## WRITTEN TASK A
Gather every line of the records that contains the string "사용하여", treating case as significant.

★ ★ ★

Resources | LpR Article | Research | LEDs | Manufacturing | Quality | May 16, 2017

Variability in LED Production and the Impact on Performance

LEDs are subject to manufacturing deviations, which have an impact on the end product. Benoit Bataillou and T. Merelle, guest authors from Pi Lighting, review the surprisingly large impact on LED performance and light quality. They used traditional as well as modern indicators like CRI and TM-30 as well as the latest circadian indices to measure. The results are explained by spectral modeling and a variability study. They show the large impact on CRI, even with small deviations inside the same bin.

One of the most known but least understood subjects is LED variability. Variability is, as Wikipedia defines it, how a distribution or series of data is stretched or squeezed. – But where does it come from?

A white LED is a little system. A semiconductor device (or several devices), is covered with an encapsulant and phosphorus connected inside a package, sometimes with an extra primary optics on top. For those who come from the “Silicon world”, the first striking difference in the LED world is the material defects quantities- Without going in too many details, one can assume about 5 to 7 orders of magnitude between the density of crystalline defects within the grown LED material and a regular epiwafer for the silicon world [1].

The structure itself, the emissive part of the blue die, is a stack of layers of different composition, each of them of an average 2 to 3 nanometers thick [2]. This is a crystalline layer of 6 atoms thick, covering the area of the device (typically 0.5 to 1 square millimeter). In this structure called quantum wells, each variation of thickness leads to a different light emission. There is a batch effect (lot to lot), a tooling effect (tool to tool) and statistical effects (variation of well thicknesses).


Figure 1:
Royal blue InGaN LED, also nicknamed a “pump”

★ ★ ★

## WRITTEN TASK B
Answer these questions on the LED variability article:
(i) Which two indicators are named alongside the latest circadian indices?
(ii) What is the average thickness of each layer in the emissive stack of the blue die?
(iii) What nickname does Figure 1 give the royal blue InGaN LED?

★ ★ ★

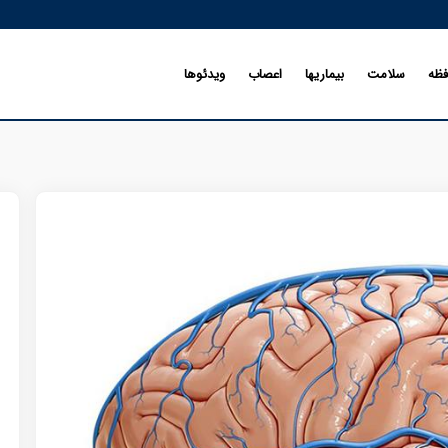
فظه
سلامت
بیماریها
اعصاب
ویدئوها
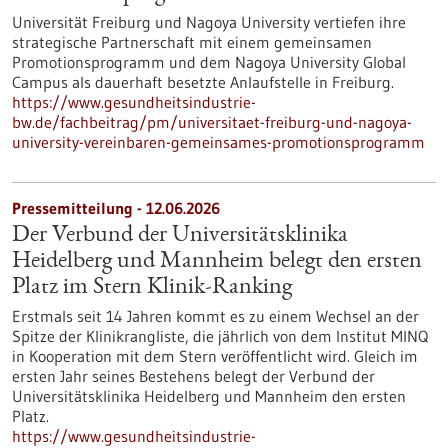
Universität Freiburg und Nagoya University vertiefen ihre
strategische Partnerschaft mit einem gemeinsamen
Promotionsprogramm und dem Nagoya University Global
Campus als dauerhaft besetzte Anlaufstelle in Freiburg.
https://www.gesundheitsindustrie-
bw.de/fachbeitrag/pm/universitaet-freiburg-und-nagoya-
university-vereinbaren-gemeinsames-promotionsprogramm
Pressemitteilung - 12.06.2026
Der Verbund der Universitätsklinika
Heidelberg und Mannheim belegt den ersten
Platz im Stern Klinik-Ranking
Erstmals seit 14 Jahren kommt es zu einem Wechsel an der
Spitze der Klinikrangliste, die jährlich von dem Institut MINQ
in Kooperation mit dem Stern veröffentlicht wird. Gleich im
ersten Jahr seines Bestehens belegt der Verbund der
Universitätsklinika Heidelberg und Mannheim den ersten
Platz.
https://www.gesundheitsindustrie-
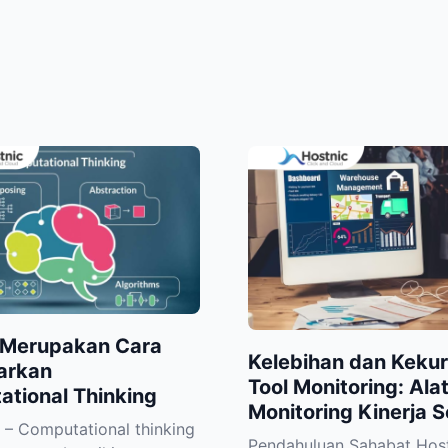
 Merupakan Cara
Kelebihan dan Keku
arkan
Tool Monitoring: Ala
tional Thinking
Monitoring Kinerja S
d – Computational thinking
Pendahuluan Sahabat Host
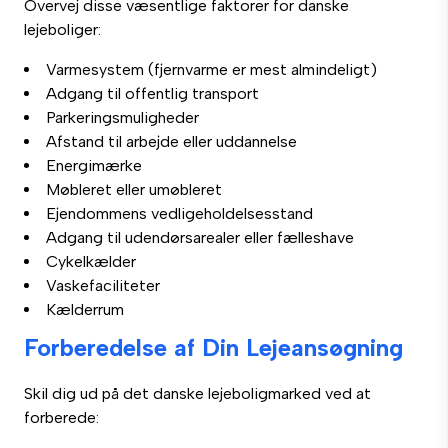
Overvej disse væsentlige faktorer for danske
lejeboliger:
Varmesystem (fjernvarme er mest almindeligt)
Adgang til offentlig transport
Parkeringsmuligheder
Afstand til arbejde eller uddannelse
Energimærke
Møbleret eller umøbleret
Ejendommens vedligeholdelsesstand
Adgang til udendørsarealer eller fælleshave
Cykelkælder
Vaskefaciliteter
Kælderrum
Forberedelse af Din Lejeansøgning
Skil dig ud på det danske lejeboligmarked ved at
forberede:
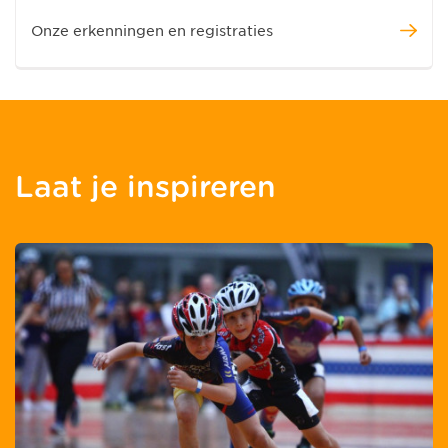
Onze erkenningen en registraties
Laat je inspireren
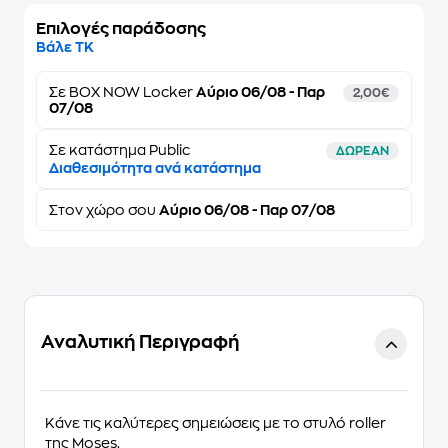
Επιλογές παράδοσης
Βάλε ΤΚ
Σε
BOX NOW Locker
Αύριο 06/08 - Παρ
2,00€
07/08
Σε κατάστημα Public
ΔΩΡΕΑΝ
Διαθεσιμότητα ανά κατάστημα
Στον
χώρο σου
Αύριο 06/08 - Παρ 07/08
Αναλυτική Περιγραφή
Κάνε τις καλύτερες σημειώσεις με το στυλό
roller
της Moses.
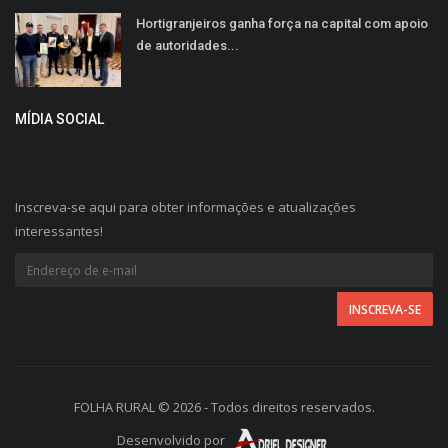
Hortigranjeiros ganha força na capital com apoio
de autoridades...
MÍDIA SOCIAL
Inscreva-se aqui para obter informações e atualizações
interessantes!
FOLHA RURAL © 2026 - Todos direitos reservados.
Desenvolvido por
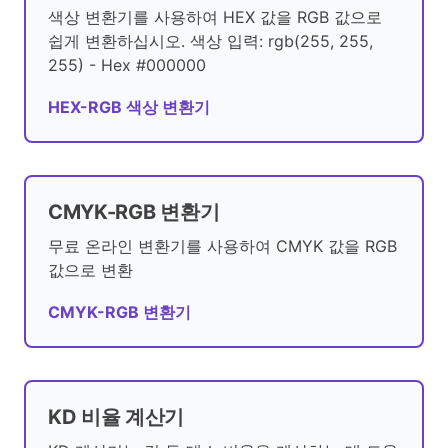
색상 변환기를 사용하여 HEX 값을 RGB 값으로
쉽게 변환하십시오. 색상 입력: rgb(255, 255,
255) - Hex #000000
HEX-RGB 색상 변환기
CMYK-RGB 변환기
무료 온라인 변환기를 사용하여 CMYK 값을 RGB
값으로 변환
CMYK-RGB 변환기
KD 비율 계산기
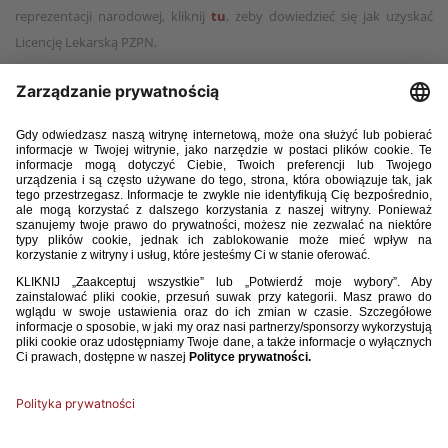
reprezentacji narodowej, kliknij
tu
, żeby dowiedzieć się jak uzyskać
Licencję Lekarską PZPN.
Jednocześnie uprzejmie przypominamy, że aplikowanie się na
konferencję w systemie PZPN24 nie oznacza aplikowania na Komisję
ds. Licencji Lekarskich. Jeśli lekarzowi kończy się ważność Licencji
Lekarskiej PZPN i chciałby ją przedłużyć, musi zaaplikować dodatkowo
na komisję w systemie PZPN24.
Rejestracja na Konferencję Medyczno-Sportową PZPN 2025 możliwa
będzie od 30.10.2025 do 07.12.2025 r..
Rejestracja na Komisję ds. Licencji Lekarskich PZPN możliwa będzie od
01.12.2025 do 31.12.2025 r..
Szczegółowa Agenda wydarzenia zostanie opublikowana na początku
grudnia.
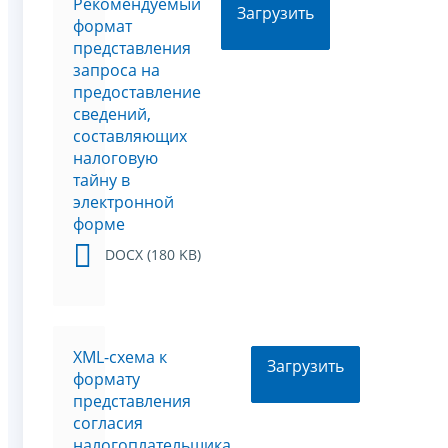
Рекомендуемый
Загрузить
формат
представления
запроса на
предоставление
сведений,
составляющих
налоговую
тайну в
электронной
форме
DOCX (180 KB)
XML-схема к
Загрузить
формату
представления
согласия
налогоплательщика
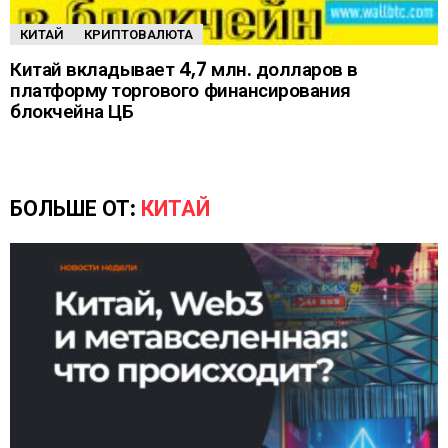
КИТАЙ
КРИПТОВАЛЮТА
Китай вкладывает 4,7 млн. долларов в
платформу торгового финансирования
блокчейна ЦБ
БОЛЬШЕ ОТ:
КИТАЙ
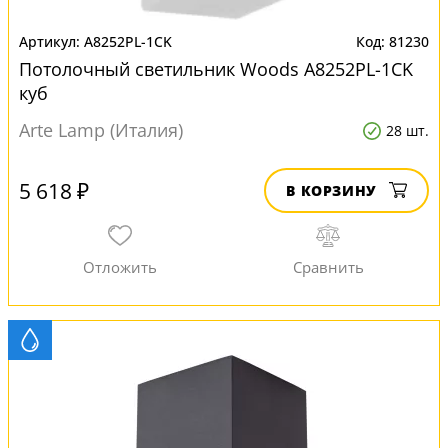
A8252PL-1CK
81230
Потолочный светильник Woods A8252PL-1CK
куб
Arte Lamp (Италия)
28 шт.
5 618 ₽
В КОРЗИНУ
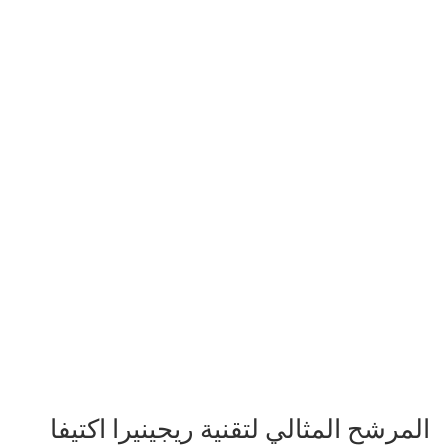
المرشح المثالي لتقنية ريجينيرا اكتيفا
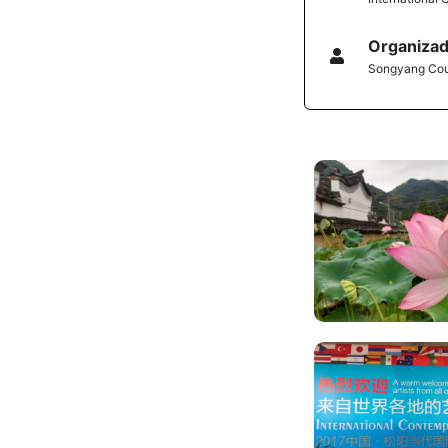
Organiza
Songyang Cou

★ ★ ★

## WRITTEN ANSWER A
색상 변환기를 사용하여 HEX 값을 RGB 값으로
무료 온라인 변환기를 사용하여 CMYK 값을 RGB

## WRITTEN ANSWER B
(i) CRI and TM-30
(ii) 2 to 3 nanometers
(iii) A "pump"